As those in IT will know, there are a number of frameworks, processes and groups set up to pursue the somewhat elusive 'best practice'. I have to confess to having a particularly strong dislike for the term itself, especially in our field. ICT is far too young to have such a thing, as can be evidenced by the fact that frameworks such as ITIL are constantly reviewed and modified. Logic dictates that something cannot be best practice if it requires revision (unless the environment or other factors change, of course).
Think about it: how can something be the best possible practice if it can be improved? That's not to say there shouldn't be a pursuit of excellence of course; in fact 'good practice' is absolutely essential, vital even. However, ICT should really be far more concerned with both good practice and emerging practice than so-called best practice.Now that I have that little rant off my chest, let's look at it from a practical perspective.
It's relatively easy to define good practice in most situations, at least at a high level. Good practice in software development, for instance, would include such things as a good documentation regime, a good testing regime, and coding standards that mean multiple people over time can understand the same piece of code. Sure, this is a bit of an over-simplification and missing some essential components, but it serves well as an example.
And, more importantly, these things should be done in a way that doesn't destroy the 'art' part of the science we call ICT; a way that doesn't stifle the innovation that defines our sector and on which ICT is built. However, that concern is not in itself a reason not to have good practice. Let's take a step back to see what I mean.
As you're probably aware, NZCS recently released Information Technology Certified Professional (ITCP), the certification programme for New Zealand's senior IT professionals. It's rather like a Chartered Accountant, Master (or Certified) Builder, Chartered Engineer, or registered sparkie, but for IT.

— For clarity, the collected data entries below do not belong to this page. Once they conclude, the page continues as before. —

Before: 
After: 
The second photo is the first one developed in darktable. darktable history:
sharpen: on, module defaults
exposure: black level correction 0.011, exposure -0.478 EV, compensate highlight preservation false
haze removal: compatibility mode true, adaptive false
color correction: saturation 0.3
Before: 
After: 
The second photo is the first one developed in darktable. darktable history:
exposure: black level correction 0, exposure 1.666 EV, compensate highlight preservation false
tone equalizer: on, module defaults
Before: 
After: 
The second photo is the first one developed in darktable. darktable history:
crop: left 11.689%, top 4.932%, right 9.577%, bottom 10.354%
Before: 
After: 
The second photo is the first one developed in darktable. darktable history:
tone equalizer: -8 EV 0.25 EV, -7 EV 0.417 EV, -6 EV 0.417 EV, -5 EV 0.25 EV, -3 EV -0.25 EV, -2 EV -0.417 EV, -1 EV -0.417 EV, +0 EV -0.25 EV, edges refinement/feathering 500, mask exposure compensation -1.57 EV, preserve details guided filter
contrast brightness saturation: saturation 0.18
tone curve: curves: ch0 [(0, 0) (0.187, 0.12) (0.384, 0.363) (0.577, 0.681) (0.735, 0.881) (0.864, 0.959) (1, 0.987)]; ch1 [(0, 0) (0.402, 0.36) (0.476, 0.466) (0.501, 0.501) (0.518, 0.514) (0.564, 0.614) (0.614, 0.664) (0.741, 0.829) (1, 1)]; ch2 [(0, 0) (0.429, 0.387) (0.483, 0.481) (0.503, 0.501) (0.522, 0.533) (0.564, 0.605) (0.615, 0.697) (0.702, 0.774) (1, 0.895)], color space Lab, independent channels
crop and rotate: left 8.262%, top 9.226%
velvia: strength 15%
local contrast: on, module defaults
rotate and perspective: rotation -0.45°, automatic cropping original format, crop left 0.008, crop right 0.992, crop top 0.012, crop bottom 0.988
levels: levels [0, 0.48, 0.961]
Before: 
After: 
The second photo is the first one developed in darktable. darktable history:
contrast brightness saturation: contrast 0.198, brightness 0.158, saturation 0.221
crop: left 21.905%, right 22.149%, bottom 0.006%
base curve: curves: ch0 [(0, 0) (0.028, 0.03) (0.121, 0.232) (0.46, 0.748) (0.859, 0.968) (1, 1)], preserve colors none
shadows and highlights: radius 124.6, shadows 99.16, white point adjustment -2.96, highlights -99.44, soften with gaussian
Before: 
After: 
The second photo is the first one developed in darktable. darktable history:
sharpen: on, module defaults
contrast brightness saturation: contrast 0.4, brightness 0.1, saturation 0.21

One of the areas covered by ITCP is what we coined 'professional knowledge': knowledge of a non-technical nature but essential for those practising in IT, like risk mitigation, legal frameworks, compliance and governance, along with such things as professional responsibilities, and ethical and organisational considerations. Really, the underlying factors to good professional practice.
That all sounds fine and is pretty logical when you think about it, but something really interesting happened when we put it out for public consultation.
Whilst I should say that the vast majority of those commenting were very positive and all submissions were helpful, we received a handful of responses stating that compliance didn't have a place in IT, that it was disappointing there was a focus on legal and compliance issues, that the focus on risk mitigation was setting the sights in the wrong direction, and such like. It made us ask ourselves just how important standards, compliance and an awareness of other related issues which impact on the success of projects are.
Some seem to advocate getting rid of such things, as they could risk extinguishing the flame of innovation and creativity that makes ICT successful. However, back in the real world, the fact is IT professionals have obligations and responsibilities. Our profession is charged with making organisations run, facilitating government, underlying the health system, etc. The product of our profession creates the infrastructure of the world's financial systems, trading systems, and the fabric of society itself; it keeps planes in the air, traffic lights changing and information flowing.
Yes, best practice is a myth. However, at the end of the day, professionalism, standards, compliance and a knowledge of relevant legal considerations are essential in IT, just like every other profession. And that's simply good practice. For those concerned about a loss of innovation, just look at the flourishing architectural profession: innovative and creative on one hand, yet serious about standards on the other. Just like IT.